For ten years, I facilitated a younger widow(er) group in Denver. Each month we welcomed new members to a group they did not want to join yet voluntarily attended in an effort to make sense of their loss. As I listened to the attendees share their stories, I learned that while their loss journeys were varied, the outcome was similar. Whether a sudden or anticipatory loss, the group lost their loved one and their perceived future together.
A story of sudden loss
Rod passed away suddenly without warning. He left the office conversing with his colleagues as they entered the parking structure of the office building. One minute he was talking and the next minute he was on the ground fighting for his life while his co-workers performed CPR. At 32 years old he suffered from arrhythmia and within a minute, he was gone. The shock of receiving the telephone call from his company about the horrendous life changing news of his sudden, untimely death dropped me to my knees while holding in my arms our 2-year-old daughter.
I had so many questions that I wanted answered – some were associated with the timeline and details of what occurred in the parking structure while others were more personal. How would I raise my daughter without her father? How would I survive being alone? Did he mail our tax return on the way to the office as he passed away on April 14? I felt like a pinball in a pinball machine bouncing from bumper to bumper. If only I could have said goodbye, if only I could ask him a few questions, if only I could hold him one more time and feel his warmth all over me. But I couldn’t do any of that – instead I was greeted at the hospital by the site of my husband laying on a gurney which would be the lasting, eternal visual of my special Rod.
I spent years trying to come to peace with the fact that Rod’s death was sudden and that I was not able to share the experience of his last breath with him or to say goodbye. I wanted to hear him say he loved me one more time and that I will be a great mom to our special baby girl. My sadness and shock stood in the way of me knowing that he loved me and that Gretchen and I would be “okay.” Even knowing that his death was of natural causes and not a sudden loss due to negligence couldn’t help me wrap my arms around the fact that in one moment he was gone.
In my shock, I found myself walking in circles obsessing over items that I thought needed attention at the time – are the bills paid (not that I really cared), what personal items does Rod have at his office, where is his car and what do I tell Gretchen. Holy Shit, how could he love me and leave me on the same day?
As the days turned to months and the shock found its way to reality I searched for my truths, acknowledging no matter what I wanted and no matter what I hoped for, I was not turning back time saying goodbye to Rod the way I envisioned as a two-way conversation. Desperately wanting a bit of normalcy in my life, I began shifting my emotions and energy to know in my heart that Rod did not suffer when he passed and he did say goodbye. His words were felt in my heart rather than hearing them with my ears.

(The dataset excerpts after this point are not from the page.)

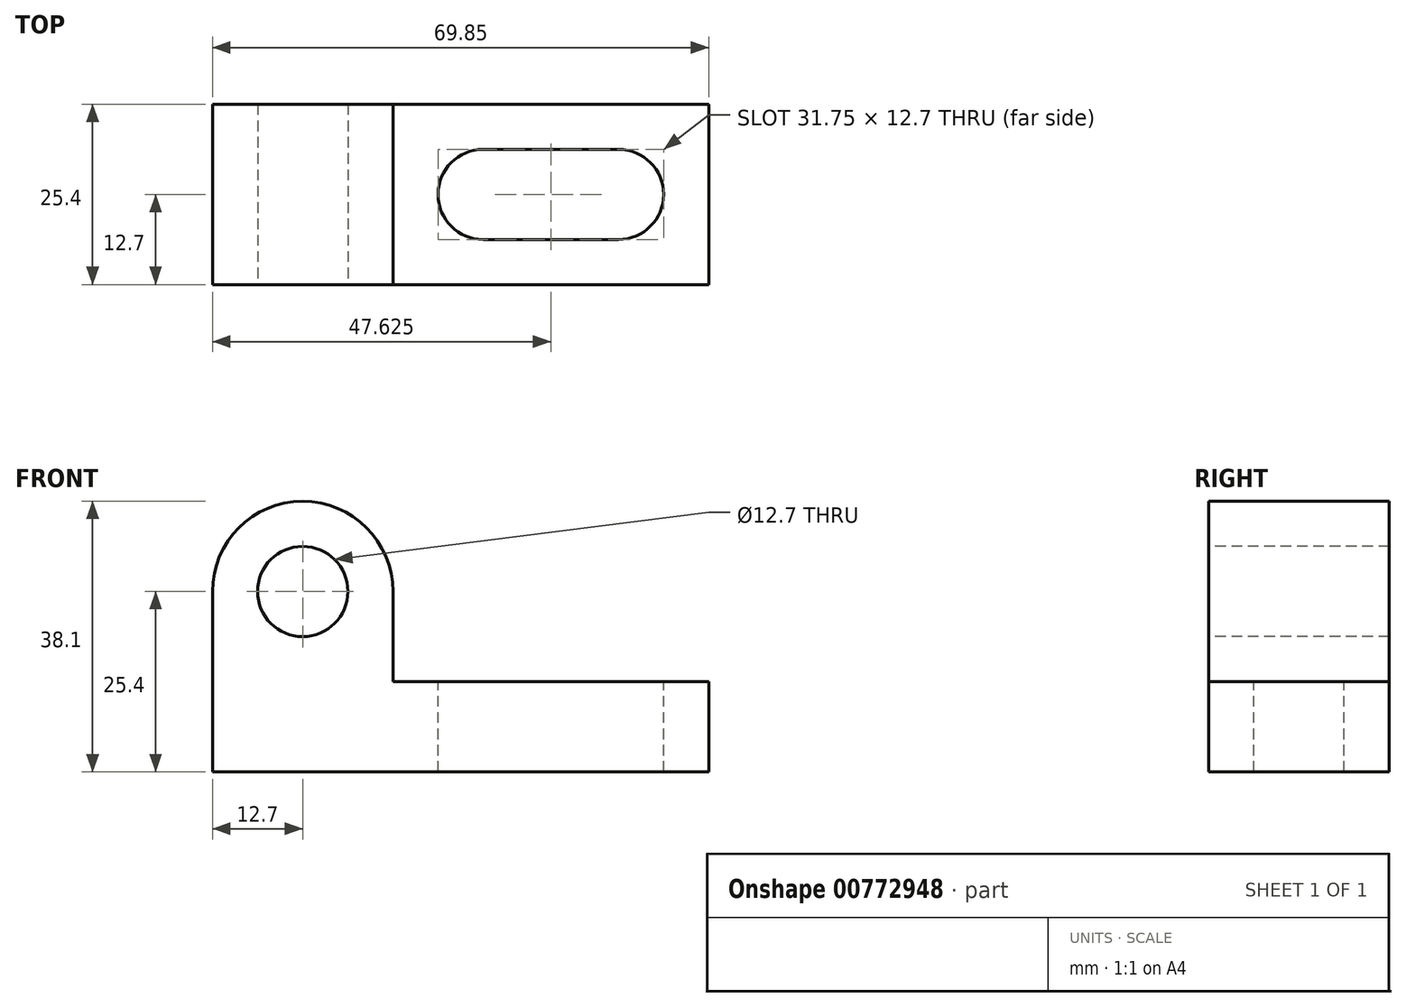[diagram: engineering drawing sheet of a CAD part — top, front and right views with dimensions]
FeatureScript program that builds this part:
annotation { "Feature Type Name" : "Feature", "Feature Type Description" : "" }
export const myFeature = defineFeature(function(context is Context, id is Id, definition is map)
    precondition{}
    {
        {
            var Q0;
            Q0=qCreatedBy(makeId("Front.planeOp"),FACE);
            var sketch = newSketch(context, id + "F0", { "sketchPlane" : qUnion([Q0])});
            skLineSegment(sketch, "E0", {"start": v(0, 0) * mm, "end": v(69.85, 0) * mm});
            skLineSegment(sketch, "E1", {"start": v(69.85, 0) * mm, "end": v(69.85, 38.1) * mm});
            skLineSegment(sketch, "E2", {"start": v(69.85, 38.1) * mm, "end": v(0, 38.1) * mm});
            skLineSegment(sketch, "E3", {"start": v(0, 38.1) * mm, "end": v(0, 0) * mm});
            skSolve(sketch);
        }
        {
            var Q0;
            Q0=makeQuery(id+"F0.imprint","IMPRINT",FACE,{"disambiguationData":[TD([[makeQuery(id+"F0.imprint","IMPRINT",EDGE,{"derivedFrom":sQuery(id+"F0.wireOp",EDGE,"E0")}),1.0]])]});
            extrude(context, id + "F1", {"entities" : qUnion([Q0]), "depth" : 25.4 * mm, "offsetDistance" : 25.4 * mm});
        }
        {
            var Q0;
            Q0=makeQuery(id+"F1.opExtrude","CAP_FACE",FACE,{"disambiguationData":[OSD([sQuery(id+"F0.wireOp",EDGE,"E0"),sQuery(id+"F0.wireOp",EDGE,"E1"),sQuery(id+"F0.wireOp",EDGE,"E2"),sQuery(id+"F0.wireOp",EDGE,"E3")])],"isStart":false});
            var sketch = newSketch(context, id + "F2", { "sketchPlane" : qUnion([Q0])});
            skLineSegment(sketch, "E4", {"start": v(25.4, 38.1) * mm, "end": v(25.4, 12.7) * mm});
            skLineSegment(sketch, "E5", {"start": v(25.4, 12.7) * mm, "end": v(69.85, 12.7) * mm});
            skLineSegment(sketch, "E6", {"start": v(69.85, 12.7) * mm, "end": v(69.85, 38.1) * mm});
            skLineSegment(sketch, "E7", {"start": v(69.85, 38.1) * mm, "end": v(25.4, 38.1) * mm});
            skSolve(sketch);
        }
        {
            var Q0;
            Q0=makeQuery(id+"F2.imprint","IMPRINT",FACE,{"disambiguationData":[TD([[makeQuery(id+"F2.imprint","IMPRINT",EDGE,{"derivedFrom":sQuery(id+"F2.wireOp",EDGE,"E4")}),1.0]])]});
            extrude(context, id + "F3", {"entities" : qUnion([Q0]), "operationType" : NewBodyOperationType.REMOVE, "oppositeDirection" : true, "depth" : 25.4 * mm, "offsetDistance" : 25.4 * mm});
        }
        {
            var Q0;
            Q0=makeQuery(id+"F1.opExtrude","CAP_FACE",FACE,{"disambiguationData":[OSD([sQuery(id+"F0.wireOp",EDGE,"E0"),sQuery(id+"F0.wireOp",EDGE,"E1"),sQuery(id+"F0.wireOp",EDGE,"E2"),sQuery(id+"F0.wireOp",EDGE,"E3")])],"isStart":false});
            var sketch = newSketch(context, id + "F4", { "sketchPlane" : qUnion([Q0])});
            skCircle(sketch, "E8", {"center": v(12.7, 25.4) * mm, "radius": 6.35 * mm});
            skSolve(sketch);
        }
        {
            var Q0;
            Q0=makeQuery(id+"F4.imprint","IMPRINT",FACE,{"disambiguationData":[TD([[makeQuery(id+"F4.imprint","IMPRINT",EDGE,{"derivedFrom":sQuery(id+"F4.wireOp",EDGE,"E8")}),1.0]])]});
            extrude(context, id + "F5", {"entities" : qUnion([Q0]), "operationType" : NewBodyOperationType.REMOVE, "oppositeDirection" : true, "depth" : 25.4 * mm, "offsetDistance" : 25.4 * mm});
        }
        {
            var Q0;
            Q0=makeQuery(id+"F1.opExtrude","CAP_FACE",FACE,{"disambiguationData":[OSD([sQuery(id+"F0.wireOp",EDGE,"E0"),sQuery(id+"F0.wireOp",EDGE,"E1"),sQuery(id+"F0.wireOp",EDGE,"E2"),sQuery(id+"F0.wireOp",EDGE,"E3")])],"isStart":false});
            var sketch = newSketch(context, id + "F6", { "sketchPlane" : qUnion([Q0])});
            skArc(sketch, "E9", {"start": v(25.4, 25.4) * mm, "mid": v(12.7, 38.1) * mm, "end": v(0, 25.4) * mm});
            skPoint(sketch, "E9.endSnap0", {"position": v(25.4, 25.4) * mm});
            skSolve(sketch);
        }
        {
            var Q0;
            {var subQ0=sQuery(id+"F6.wireOp",EDGE,"E9");var subQ1=makeQuery(id+"F1.opExtrude","CAP_EDGE",EDGE,{"disambiguationData":[OSD([sQuery(id+"F0.wireOp",EDGE,"E3")])],"isStart":false});var subQ2=makeQuery(id+"F6.imprint","INTERSECT",VERTEX,{"derivedFrom":[subQ1,subQ0]});Q0=makeQuery(id+"F6.imprint","IMPRINT",FACE,{"disambiguationData":[TD([[makeQuery(id+"F6.imprint","IMPRINT",EDGE,{"disambiguationData":[TD([[subQ2,1.0]])],"derivedFrom":subQ0}),-1.0]])]});}
            var Q1;
            {var subQ0=sQuery(id+"F6.wireOp",EDGE,"E9");var subQ1=makeQuery(id+"F3.boolean.opBoolean","COPY",EDGE,{"derivedFrom":makeQuery(id+"F3.opExtrude","CAP_EDGE",EDGE,{"disambiguationData":[OSD([sQuery(id+"F2.wireOp",EDGE,"E4")])],"isStart":true})});var subQ2=makeQuery(id+"F6.imprint","INTERSECT",VERTEX,{"derivedFrom":[subQ1,subQ0]});Q1=makeQuery(id+"F6.imprint","IMPRINT",FACE,{"disambiguationData":[TD([[makeQuery(id+"F6.imprint","IMPRINT",EDGE,{"disambiguationData":[TD([[subQ2,-1.0]])],"derivedFrom":subQ0}),-1.0]])]});}
            extrude(context, id + "F7", {"entities" : qUnion([Q0, Q1]), "operationType" : NewBodyOperationType.REMOVE, "oppositeDirection" : true, "depth" : 25.4 * mm, "offsetDistance" : 25.4 * mm});
        }
        {
            var Q0;
            Q0=makeQuery(id+"F3.boolean.opBoolean","COPY",FACE,{"derivedFrom":makeQuery(id+"F3.opExtrude","SWEPT_FACE",FACE,{"disambiguationData":[OSD([sQuery(id+"F2.wireOp",EDGE,"E5")])]})});
            var sketch = newSketch(context, id + "F8", { "sketchPlane" : qUnion([Q0])});
            skCircle(sketch, "E10", {"center": v(38.1, -12.7) * mm, "radius": 6.35 * mm});
            skCircle(sketch, "E11", {"center": v(57.15, -12.7) * mm, "radius": 6.35 * mm});
            skLineSegment(sketch, "E12", {"start": v(38.1, -19.05) * mm, "end": v(57.15, -19.05) * mm});
            skLineSegment(sketch, "E13", {"start": v(57.15, -19.05) * mm, "end": v(57.15, -6.35) * mm});
            skLineSegment(sketch, "E14", {"start": v(57.15, -6.35) * mm, "end": v(38.1, -6.35) * mm});
            skSolve(sketch);
        }
        {
            var Q0;
            {var subQ0=sQuery(id+"F8.wireOp",EDGE,"E10");var subQ1=makeQuery(id+"F8.imprint","INTERSECT",VERTEX,{"derivedFrom":[subQ0,sQuery(id+"F8.wireOp",EDGE,"E12")]});Q0=makeQuery(id+"F8.imprint","IMPRINT",FACE,{"disambiguationData":[TD([[makeQuery(id+"F8.imprint","IMPRINT",EDGE,{"disambiguationData":[TD([[subQ1,1.0]])],"derivedFrom":subQ0}),1.0]])]});}
            var Q1;
            {var subQ0=sQuery(id+"F8.wireOp",EDGE,"E12");Q1=makeQuery(id+"F8.imprint","IMPRINT",FACE,{"disambiguationData":[TD([[makeQuery(id+"F8.imprint","IMPRINT",EDGE,{"derivedFrom":subQ0}),1.0]])]});}
            var Q2;
            {var subQ0=sQuery(id+"F8.wireOp",EDGE,"E13");Q2=makeQuery(id+"F8.imprint","IMPRINT",FACE,{"disambiguationData":[TD([[makeQuery(id+"F8.imprint","IMPRINT",EDGE,{"derivedFrom":subQ0}),1.0]])]});}
            var Q3;
            {var subQ0=sQuery(id+"F8.wireOp",EDGE,"E13");Q3=makeQuery(id+"F8.imprint","IMPRINT",FACE,{"disambiguationData":[TD([[makeQuery(id+"F8.imprint","IMPRINT",EDGE,{"derivedFrom":subQ0}),-1.0]])]});}
            extrude(context, id + "F9", {"entities" : qUnion([Q0, Q1, Q2, Q3]), "operationType" : NewBodyOperationType.REMOVE, "oppositeDirection" : true, "depth" : 25.4 * mm, "offsetDistance" : 25.4 * mm});
        }
    });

A story of anticipatory loss
Several years ago, on a cold December day I received a telephone call from a dear friend asking me to meet her in front of the University of Colorado hospital main entrance. When I arrived, I found her outside sitting on a bench in shock, trying to find her words to describe what she just experienced. Inside the hospital, the doctor had shared her husband’s diagnosis of an aggressive form of cancer. She heard him say that the life expectancy was less than 2 years. I sat on the bench listening to her words as she purged so many emotions plagued by shock, fear and helplessness.
So many questions. What will her next 2 years look like? How would she tell her 5-year-old son his dad was dying? Will she be strong enough to watch her husband deteriorate? How would she juggle caregiving, parenting, working and taking care of the household?
Over the next 18 months we all watched from the sidelines, helping in any way we possibly could – providing meals, helping with child care, driving her husband to chemotherapy treatments, mowing the lawn and providing any support we could. Of course, these were logistical tasks which helped reduce her daily stress.
Watching my friend embrace her predicament was heartwarming to me. She tackled the situation with strength, honor, commitment and true love. Wednesdays were treatment days, so they became weekday pizza and movie night as dad was too tired to engage with the family. Plans for the future were discussed: to move or not to move, what maintenance is needed around the house, what is their son’s future educational plan, will they need a new car, and sort through personal belongings. But most importantly they cherished every minute of every day knowing that today could be the last day – the hugs, the gestures of connection and saying/hearing “I love you.”
Of course, that is the affirmative aspect of anticipatory loss. What about watching your loved one deteriorate physically and mentally? What about hearing well-meant comments from friends and family who truly mean well but fumble their words? What about trying to imagine as the survivor what the future could look like? On top of all that you shut out the world around you as you want to be with your loved one in your personal space, which in turn creates more loneliness.
Then the day arrives. Yes, you were there for the last breath; yes, you heard “I love you” one more time; and yes, you felt the warm blood circulating. But in the end, your loved one was physically gone creating the next chapter of your personal journey of loss.